If anyone is presenting with fever that does not subside with supportive treatment and/or also has chills and rigours for more than a week, it is best to visit a doctor and get it examined. According to doctors, often people brush off fevers even when there is an indication that it could be due to an underlying problem.

Conjunctivitis/’Madras Eye’/Pink Eye

Conjunctivitis, which is an infection of the conjunctiva of the eye (whites of the eyes) is also largely seen during the summer. This infection is particularly widespread among young children who touch their eyes after touching a potentially infected surface. It is also easily spread from one individual to another.

“People have to keep a few things in mind. If there is any itching, redness or discharge in their eye, they should get it checked. So, many people turn to natural remedies, but these might only aggravate the infection and should be avoided. Maintaining proper hygiene is an absolute must,” explains ophthalmologist Dr Kalpana Suresh of Kalpana Eye Care Hospital in Chennai. She further adds that if someone is found to have ‘Madras eye’ (as the infection is also called), and are prescribed eye drops, they should be careful not to touch the uninfected eye, as the infection will spread rapidly to it.

“Any eye drops given should also be used only at the time and then disposed of. People keep the eye drops even after the infection has subsided, but they don’t realise that these eye drops are not safe to use after the infection has cleared. There can be contaminants in them and they should be discarded after the infection is healed,” she adds.

Heat-related issues

Several climate and heat-related health problems ranging from dehydration to heat stroke, can also be seen.

“Take all basic precautions like drinking plenty of water, wearing protective clothing and sunscreen,” says Dr Leela Mohan, a general physician from Motherhood Hospital in Bengaluru’s Sarjapur area. “At least 3 to 4 litres of fluid intake should be there per day. Whether as juice, water, ORS, individuals should be drinking plenty of fluids to maintain normal temperature.”
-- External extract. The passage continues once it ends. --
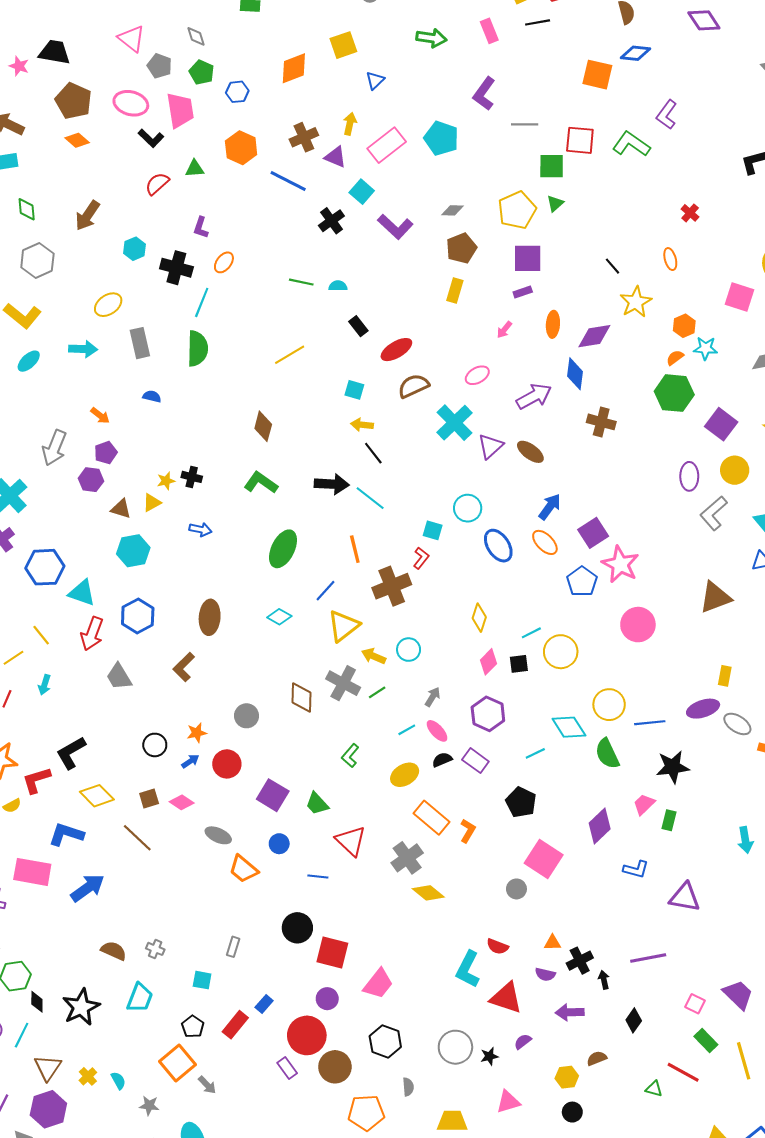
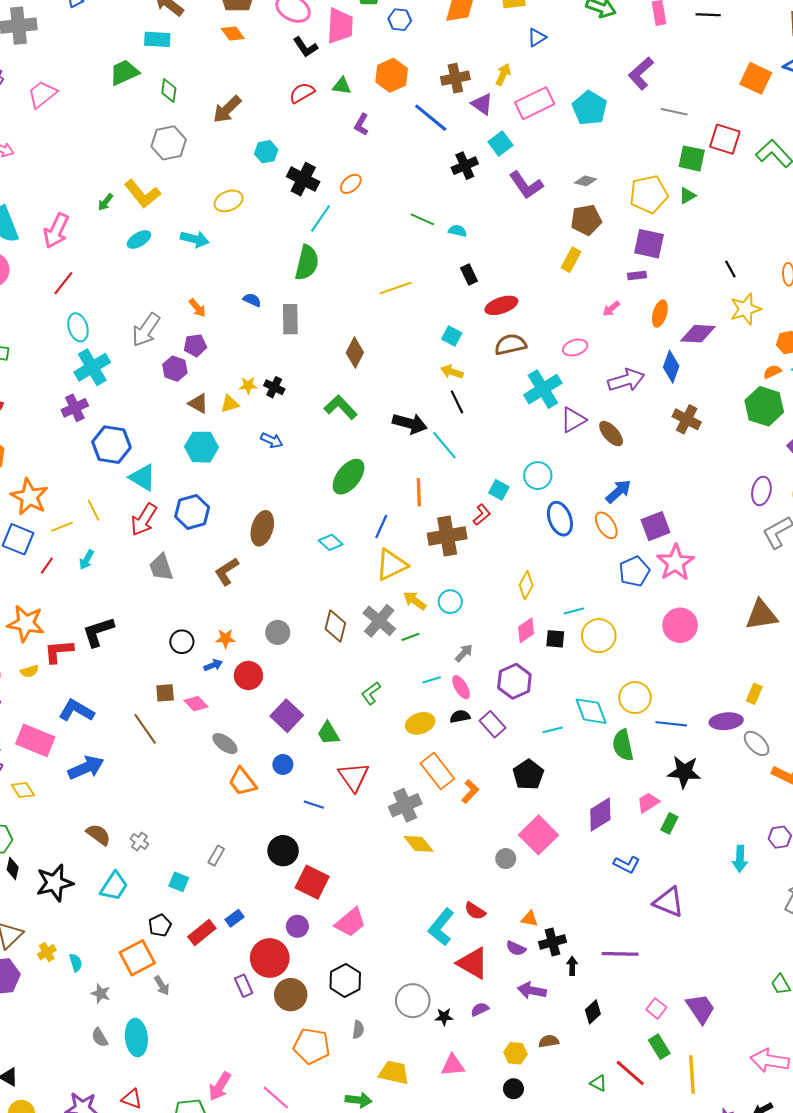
purple L-shape: (201, 228) -> (361, 124), moved
gray rectangle: (140, 343) -> (290, 319), moved
blue line: (325, 591) -> (381, 527), turned -30
yellow diamond: (97, 796) -> (23, 790), moved, size x0.7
He further adds that anyone who is experiencing sudden weakness, blackout episodes or moderate to severe headaches, may be showing symptoms of dehydration or heat stroke and may require proper medical attention.

“Those who are already having certain medical issues such as hypertension or diabetes, need to take extra care not to aggravate their condition,” he says. “Stay active, but avoid spending a lot of time under the sun, especially between 9 in the morning and around 4 to 5 in the evening. They should modify their lifestyles according to the weather, but should not cut out physical activity altogether.”